Project Sulphur

Compute Shaders

 
Jelle de Haan and Yana Mateeva

Spinning cube example

GPU-generated texture using a compute shader in DX12

During the research phase of our project, every team member set out to explore different technologies that we could incorporate into our engine. Our goal is to collect lots of interesting data about current developments and practices. Most recently, we researched compute shaders and how game engines could utilize them to gain performance. These are our findings.

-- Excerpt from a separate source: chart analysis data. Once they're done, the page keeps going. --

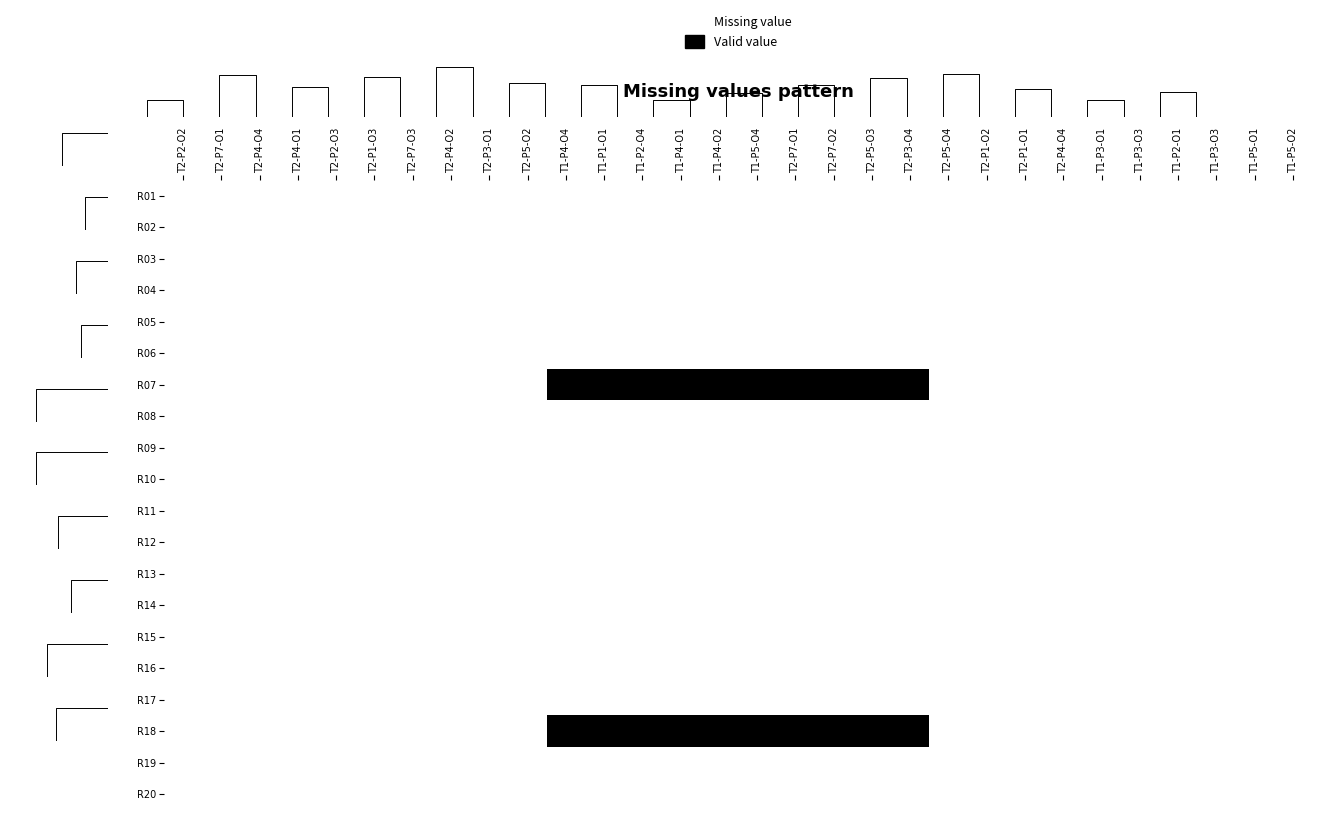

How many categories are shown in the chart?

30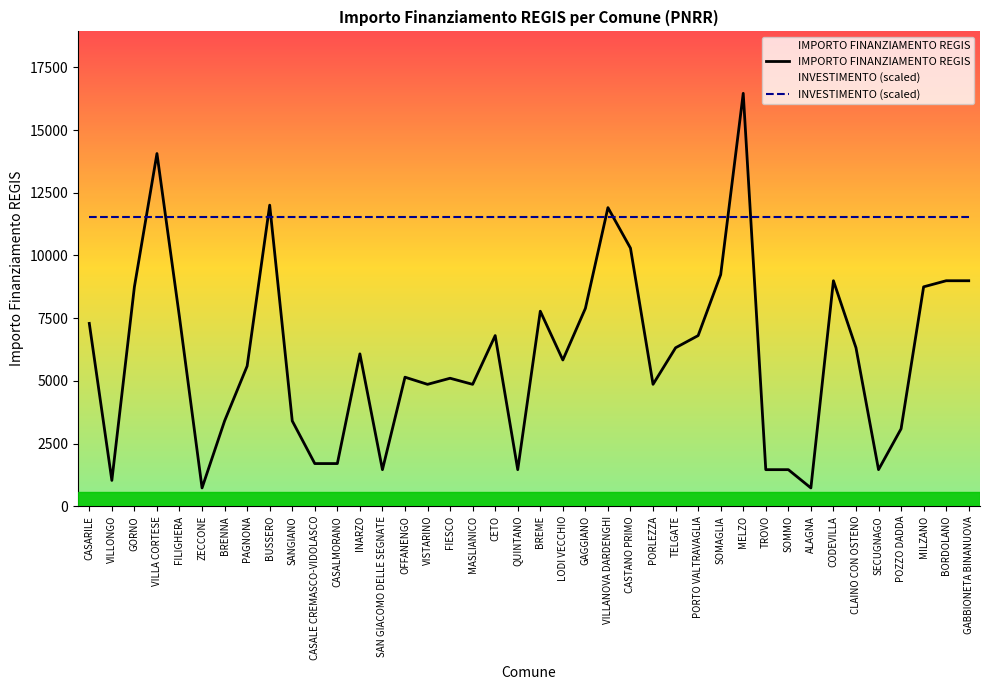

The INVESTIMENTO (scaled) series shows 3211.6 at PAGNONA. True or false?

False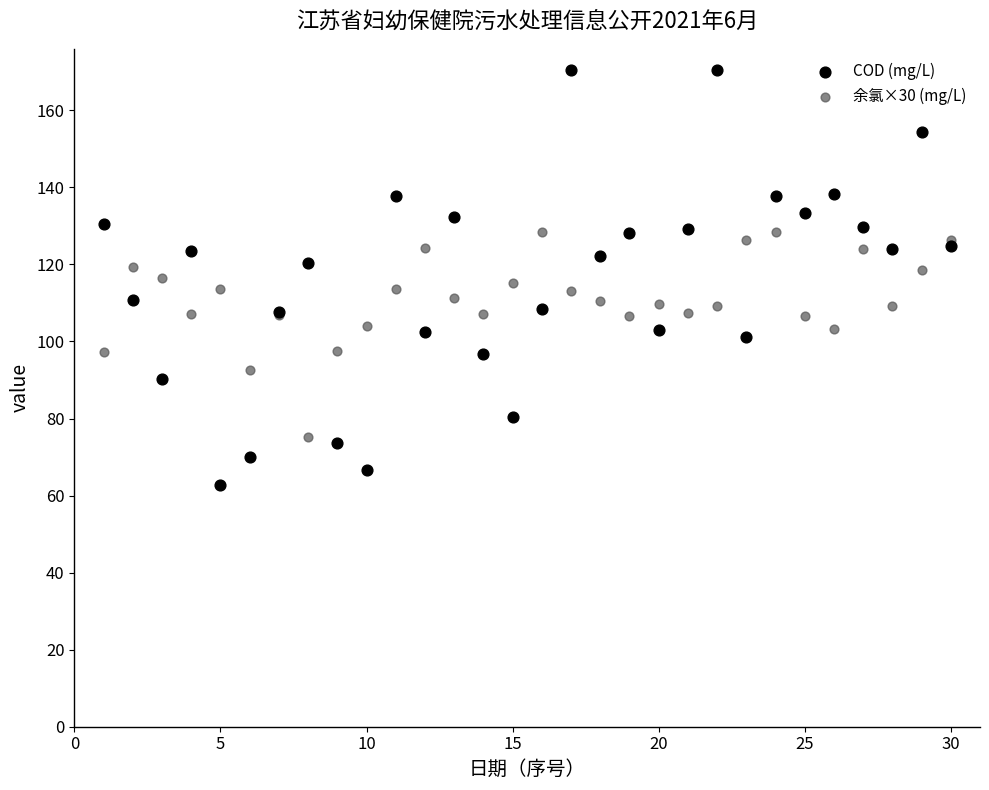

Which series reaches the maximum Y coordinate?

COD (mg/L)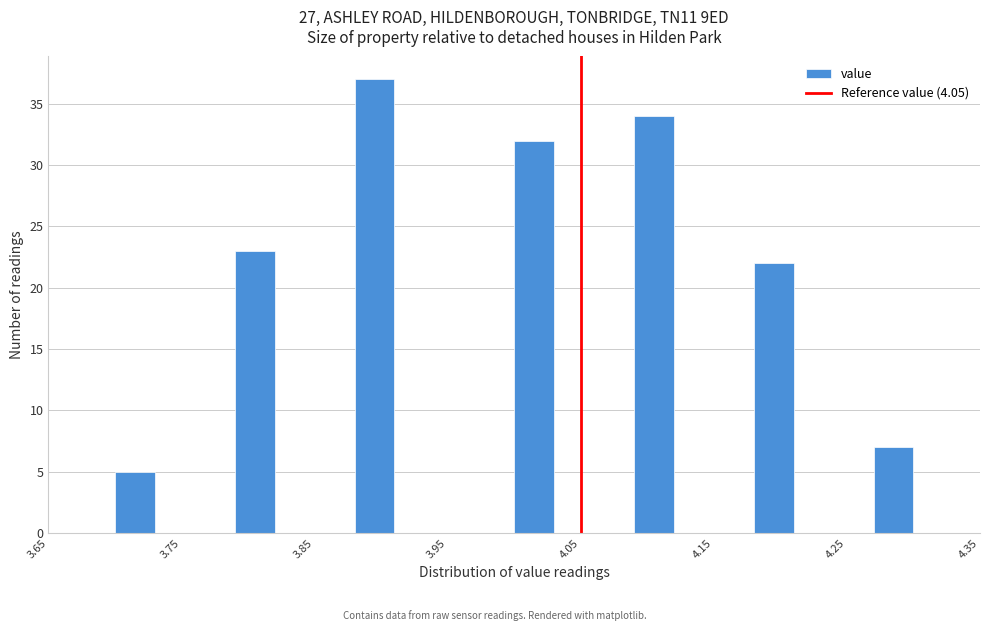

Around what value on the x-axis is the tallest bar? Give the approximate position of its centre, as read against the axis.

3.90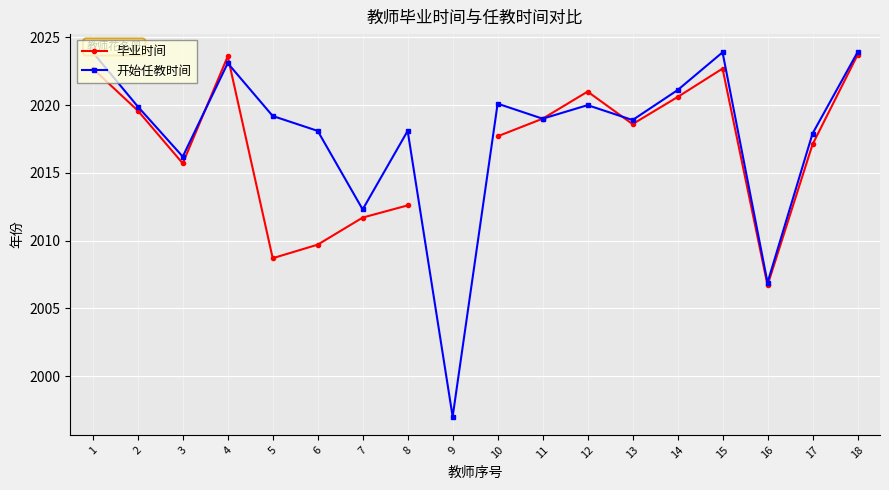

The 毕业时间 series shows 970.0 at 4. True or false?

False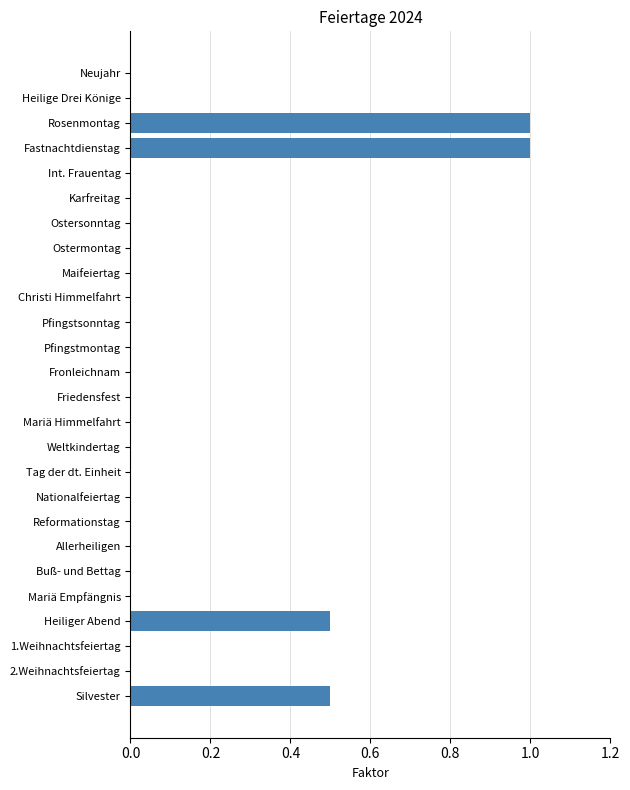

What is the average value?

0.1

GPUs are great at performing operations on texture data. This is what they are built to do – perform parallel calculations on large sets of data. However, reaching the programmable point in a graphics pipeline, which we could utilize to perform those (perhaps unorthodox) calculations introduces a lot of overhead; in particular, having to go through a rasterizing stage. This is where compute shaders become useful. Introduced with DirectX11 (Direct Compute) and OpenGL version 4.3, compute shaders allow programmers to utilize the parallel processing power of a GPU without needing external libraries (like CUDA or OpenCL). The compute shader shares the shader language of other common shaders (vertex, pixel), but is not part of the main rendering pipeline. The compute shader is also not limited to working in the space of geometry, rather allowing the user to define their own compute space, providing more flexibility when executing GPGPU (General-purpose Computing on GPU).

So, what can we use compute shaders for in our engine? Let’s give a few examples:

  • Generating texture data (noise textures, mip maps, any other procedural texture generation).
  • Performing post-processing effects without a pixel shader (and therefore not being bound to only accessing a single pixel at a time). Blur effects are a good example where compute shaders introduce a performance increase over pixel shaders.
  • Physics calculations – PhysX and Bullet utilize compute shaders to speed up their simulations.
  • Particle systems – Can compute the entire particle system on the GPU.
  • AI pathfinding
  • Global illumination
  • Fluid simulations, cloth/hair simulations
  • Basically, anything that could be calculated in batches

Drawbacks? Sure there are!

  • Introduces issues with memory coherency – need to take care to properly sync data.
  • Added complexity.
  • GPU load might already be high – need to use with caution, especially when it comes to GPGPU.
  • Older hardware might not actually support compute shaders.

In conclusion, compute shaders could be useful if handled properly and cautiously. The pros and cons are even more apparent when using compute in combination with a multithreaded application – performance increases drastically, but so does the amount of management and complexity. Our team will definitely consider utilizing compute shaders, especially if we decide to multithread our engine.